Whitson, a biochemist, set a breakneck pace on all three of
her space station expeditions, continually asking for more — and still more —
scientific research to do. Scientists on the ground said it often was hard to
keep up with her. She even experimented on food up there, trying to add some
pizazz to the standard freeze-dried meals. Tortillas transformed into apple
pies on her watch.
Whitson was supposed to fly back in June after a half-year
in space. But when an extra seat opened up on this Soyuz, she jumped at the
chance to stay in orbit an extra three months. Only one other American —
yearlong spaceman Scott Kelly — has spent longer in space on a single mission.
Except for the past week, Whitson said her mission hurried
by. She’s hungry for pizza and can’t wait to use a regular flush toilet again.

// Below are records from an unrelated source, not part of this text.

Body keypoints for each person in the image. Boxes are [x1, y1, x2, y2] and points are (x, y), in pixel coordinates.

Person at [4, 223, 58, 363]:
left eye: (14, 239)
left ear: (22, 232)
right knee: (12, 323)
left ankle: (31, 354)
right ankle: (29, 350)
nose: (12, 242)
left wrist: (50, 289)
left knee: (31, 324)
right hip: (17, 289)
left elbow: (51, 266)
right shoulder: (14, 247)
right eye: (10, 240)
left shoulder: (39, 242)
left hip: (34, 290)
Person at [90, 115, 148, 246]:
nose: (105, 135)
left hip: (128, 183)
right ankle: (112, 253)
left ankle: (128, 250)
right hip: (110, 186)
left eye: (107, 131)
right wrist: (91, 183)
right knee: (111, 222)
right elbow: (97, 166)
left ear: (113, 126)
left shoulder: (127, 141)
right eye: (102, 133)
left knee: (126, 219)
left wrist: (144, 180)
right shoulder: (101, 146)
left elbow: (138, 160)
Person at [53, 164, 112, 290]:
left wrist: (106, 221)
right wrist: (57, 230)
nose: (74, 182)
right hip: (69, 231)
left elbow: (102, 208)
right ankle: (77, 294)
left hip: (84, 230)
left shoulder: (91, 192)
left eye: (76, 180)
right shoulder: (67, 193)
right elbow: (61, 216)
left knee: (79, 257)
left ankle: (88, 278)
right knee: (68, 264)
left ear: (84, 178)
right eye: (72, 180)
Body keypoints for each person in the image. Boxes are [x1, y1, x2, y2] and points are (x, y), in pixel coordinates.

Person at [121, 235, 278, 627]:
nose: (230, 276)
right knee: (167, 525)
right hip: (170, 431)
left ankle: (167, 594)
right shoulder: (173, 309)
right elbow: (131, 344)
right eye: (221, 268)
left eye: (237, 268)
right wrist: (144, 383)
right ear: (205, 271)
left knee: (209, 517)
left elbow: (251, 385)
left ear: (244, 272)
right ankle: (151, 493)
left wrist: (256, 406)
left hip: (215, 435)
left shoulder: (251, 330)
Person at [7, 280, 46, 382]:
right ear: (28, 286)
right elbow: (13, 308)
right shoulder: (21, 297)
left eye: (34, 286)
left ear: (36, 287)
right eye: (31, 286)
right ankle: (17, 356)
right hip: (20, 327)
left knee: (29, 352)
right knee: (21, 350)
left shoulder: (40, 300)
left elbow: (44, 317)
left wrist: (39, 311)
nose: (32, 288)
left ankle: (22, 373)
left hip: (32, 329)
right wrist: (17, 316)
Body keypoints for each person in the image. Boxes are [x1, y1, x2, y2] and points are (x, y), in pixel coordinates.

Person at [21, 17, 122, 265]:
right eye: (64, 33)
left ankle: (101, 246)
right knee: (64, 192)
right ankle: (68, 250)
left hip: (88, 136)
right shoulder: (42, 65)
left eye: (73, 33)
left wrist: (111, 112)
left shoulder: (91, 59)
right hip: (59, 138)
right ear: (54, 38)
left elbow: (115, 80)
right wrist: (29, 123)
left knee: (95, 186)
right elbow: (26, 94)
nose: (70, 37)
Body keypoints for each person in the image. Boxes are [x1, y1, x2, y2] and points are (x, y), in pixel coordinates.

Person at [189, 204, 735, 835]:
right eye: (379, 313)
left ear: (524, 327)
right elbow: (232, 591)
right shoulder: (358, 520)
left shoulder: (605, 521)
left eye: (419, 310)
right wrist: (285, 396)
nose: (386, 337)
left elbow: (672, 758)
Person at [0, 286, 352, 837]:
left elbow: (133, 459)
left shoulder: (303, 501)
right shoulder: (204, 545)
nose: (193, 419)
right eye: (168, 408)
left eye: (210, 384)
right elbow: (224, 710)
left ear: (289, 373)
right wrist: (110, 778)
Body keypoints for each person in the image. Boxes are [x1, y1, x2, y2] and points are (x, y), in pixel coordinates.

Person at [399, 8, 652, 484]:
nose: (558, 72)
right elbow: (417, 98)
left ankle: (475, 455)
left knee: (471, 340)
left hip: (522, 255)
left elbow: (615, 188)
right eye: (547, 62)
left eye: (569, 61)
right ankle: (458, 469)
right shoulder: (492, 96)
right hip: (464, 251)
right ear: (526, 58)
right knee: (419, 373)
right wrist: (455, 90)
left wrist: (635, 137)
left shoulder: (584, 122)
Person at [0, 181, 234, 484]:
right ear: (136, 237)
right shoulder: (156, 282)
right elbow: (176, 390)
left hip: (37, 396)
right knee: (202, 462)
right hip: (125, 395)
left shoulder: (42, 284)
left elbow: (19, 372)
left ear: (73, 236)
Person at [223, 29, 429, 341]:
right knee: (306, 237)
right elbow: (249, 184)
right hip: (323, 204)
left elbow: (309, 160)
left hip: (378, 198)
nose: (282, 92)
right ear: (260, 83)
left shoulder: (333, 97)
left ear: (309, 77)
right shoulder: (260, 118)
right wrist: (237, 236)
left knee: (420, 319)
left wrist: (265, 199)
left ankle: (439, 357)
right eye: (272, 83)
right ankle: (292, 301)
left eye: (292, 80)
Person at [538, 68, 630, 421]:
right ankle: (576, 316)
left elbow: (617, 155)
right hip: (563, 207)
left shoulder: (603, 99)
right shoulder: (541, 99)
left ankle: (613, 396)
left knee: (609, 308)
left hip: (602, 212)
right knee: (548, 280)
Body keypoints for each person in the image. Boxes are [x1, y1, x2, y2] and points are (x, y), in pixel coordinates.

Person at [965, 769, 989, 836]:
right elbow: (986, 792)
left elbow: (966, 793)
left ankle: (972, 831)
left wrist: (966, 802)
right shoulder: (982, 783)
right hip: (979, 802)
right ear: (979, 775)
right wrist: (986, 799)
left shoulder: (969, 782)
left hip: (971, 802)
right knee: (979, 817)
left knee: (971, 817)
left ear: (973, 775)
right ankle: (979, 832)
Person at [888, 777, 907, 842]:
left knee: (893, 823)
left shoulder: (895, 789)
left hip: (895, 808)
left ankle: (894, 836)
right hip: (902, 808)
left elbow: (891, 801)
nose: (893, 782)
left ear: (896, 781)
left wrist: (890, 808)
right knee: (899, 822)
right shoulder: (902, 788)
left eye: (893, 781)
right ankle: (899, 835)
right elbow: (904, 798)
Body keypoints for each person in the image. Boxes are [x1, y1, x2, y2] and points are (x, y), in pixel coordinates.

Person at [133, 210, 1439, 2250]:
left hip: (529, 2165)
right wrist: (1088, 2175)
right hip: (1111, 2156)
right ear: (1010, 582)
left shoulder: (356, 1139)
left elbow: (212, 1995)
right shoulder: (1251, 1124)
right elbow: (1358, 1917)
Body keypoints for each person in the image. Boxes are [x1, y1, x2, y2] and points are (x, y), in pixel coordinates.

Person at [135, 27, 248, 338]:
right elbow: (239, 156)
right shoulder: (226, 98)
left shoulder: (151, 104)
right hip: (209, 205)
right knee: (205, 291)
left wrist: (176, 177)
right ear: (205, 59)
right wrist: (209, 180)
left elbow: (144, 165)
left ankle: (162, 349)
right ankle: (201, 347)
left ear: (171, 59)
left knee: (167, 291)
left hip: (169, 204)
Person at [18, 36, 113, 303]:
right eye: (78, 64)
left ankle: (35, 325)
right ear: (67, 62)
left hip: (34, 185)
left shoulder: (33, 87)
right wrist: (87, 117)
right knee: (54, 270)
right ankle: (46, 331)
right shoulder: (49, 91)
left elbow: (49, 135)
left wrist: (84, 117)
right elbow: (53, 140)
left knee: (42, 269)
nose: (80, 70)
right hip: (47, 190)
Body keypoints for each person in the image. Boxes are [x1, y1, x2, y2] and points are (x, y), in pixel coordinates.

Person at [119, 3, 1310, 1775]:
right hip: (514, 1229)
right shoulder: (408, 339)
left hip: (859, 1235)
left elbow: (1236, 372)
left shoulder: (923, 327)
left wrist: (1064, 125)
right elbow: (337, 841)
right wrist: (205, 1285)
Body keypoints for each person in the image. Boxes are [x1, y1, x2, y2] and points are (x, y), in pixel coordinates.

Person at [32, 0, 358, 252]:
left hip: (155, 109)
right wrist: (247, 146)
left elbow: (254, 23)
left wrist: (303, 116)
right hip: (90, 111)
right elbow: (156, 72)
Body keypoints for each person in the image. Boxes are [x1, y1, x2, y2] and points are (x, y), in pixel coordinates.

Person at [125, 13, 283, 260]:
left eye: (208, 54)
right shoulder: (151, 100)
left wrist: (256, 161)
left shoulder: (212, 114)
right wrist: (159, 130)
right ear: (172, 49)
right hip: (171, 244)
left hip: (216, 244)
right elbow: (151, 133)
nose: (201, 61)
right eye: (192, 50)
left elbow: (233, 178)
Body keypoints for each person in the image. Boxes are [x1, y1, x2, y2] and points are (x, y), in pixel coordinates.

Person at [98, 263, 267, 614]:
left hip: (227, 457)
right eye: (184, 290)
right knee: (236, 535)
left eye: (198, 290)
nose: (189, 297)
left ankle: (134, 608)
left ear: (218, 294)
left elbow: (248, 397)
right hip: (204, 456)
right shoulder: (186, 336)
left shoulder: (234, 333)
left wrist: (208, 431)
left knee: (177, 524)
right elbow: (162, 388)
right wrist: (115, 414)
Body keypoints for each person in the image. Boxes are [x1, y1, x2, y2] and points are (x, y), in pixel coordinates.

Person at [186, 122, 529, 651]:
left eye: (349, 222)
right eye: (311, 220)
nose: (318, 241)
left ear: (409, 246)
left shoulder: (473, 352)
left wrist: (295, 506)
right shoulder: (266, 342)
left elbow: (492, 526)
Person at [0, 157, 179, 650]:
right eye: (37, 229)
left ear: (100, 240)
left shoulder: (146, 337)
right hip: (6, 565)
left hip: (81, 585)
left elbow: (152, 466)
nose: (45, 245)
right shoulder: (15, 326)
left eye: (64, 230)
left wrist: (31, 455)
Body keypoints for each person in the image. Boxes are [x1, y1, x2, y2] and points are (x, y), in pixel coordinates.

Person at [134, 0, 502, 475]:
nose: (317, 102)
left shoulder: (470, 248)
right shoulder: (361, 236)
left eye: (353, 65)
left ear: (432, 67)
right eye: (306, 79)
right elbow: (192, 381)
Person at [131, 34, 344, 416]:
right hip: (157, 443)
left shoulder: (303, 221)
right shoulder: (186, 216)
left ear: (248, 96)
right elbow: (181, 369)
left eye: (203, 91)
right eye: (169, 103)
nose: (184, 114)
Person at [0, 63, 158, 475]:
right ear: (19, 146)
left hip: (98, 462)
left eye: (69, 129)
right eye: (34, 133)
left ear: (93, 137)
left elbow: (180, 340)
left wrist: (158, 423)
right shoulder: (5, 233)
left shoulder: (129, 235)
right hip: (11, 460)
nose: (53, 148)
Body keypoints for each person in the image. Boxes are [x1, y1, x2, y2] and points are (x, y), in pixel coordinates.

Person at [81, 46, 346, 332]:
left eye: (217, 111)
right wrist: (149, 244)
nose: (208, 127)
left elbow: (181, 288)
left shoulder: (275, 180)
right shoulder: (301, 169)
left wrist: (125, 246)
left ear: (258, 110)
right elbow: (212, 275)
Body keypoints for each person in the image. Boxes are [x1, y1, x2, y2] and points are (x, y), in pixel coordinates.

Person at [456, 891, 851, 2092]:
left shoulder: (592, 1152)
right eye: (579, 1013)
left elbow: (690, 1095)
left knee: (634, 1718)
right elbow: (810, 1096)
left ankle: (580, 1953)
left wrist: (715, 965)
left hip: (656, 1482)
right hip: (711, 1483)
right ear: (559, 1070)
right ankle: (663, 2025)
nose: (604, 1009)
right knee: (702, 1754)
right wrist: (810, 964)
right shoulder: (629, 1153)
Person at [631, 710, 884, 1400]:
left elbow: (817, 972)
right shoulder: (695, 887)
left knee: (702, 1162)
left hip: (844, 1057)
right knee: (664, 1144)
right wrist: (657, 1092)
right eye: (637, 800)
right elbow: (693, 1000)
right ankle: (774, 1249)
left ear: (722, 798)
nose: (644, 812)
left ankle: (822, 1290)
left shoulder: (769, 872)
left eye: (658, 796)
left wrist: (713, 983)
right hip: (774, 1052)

She’s also eager to reunite with her husband, Clarence Sams, a biochemist who
also works at Johnson Space Center in Houston.
Because of the effects of Hurricane Harvey, NASA could not
get its plane from Houston to Kazakhstan in time for the crew’s landing.
Instead, the European Space Agency offered to transport Whitson and Fischer to
Cologne, Germany, where they will meet up with the NASA plane for the final leg
of their journey. They should be back in Houston on Sunday night.
Three men remain at the space station: Bresnik, a Russian
and an Italian. They will be joined by two Americans and a Russian following
liftoff from Kazakhstan on Sept. 12.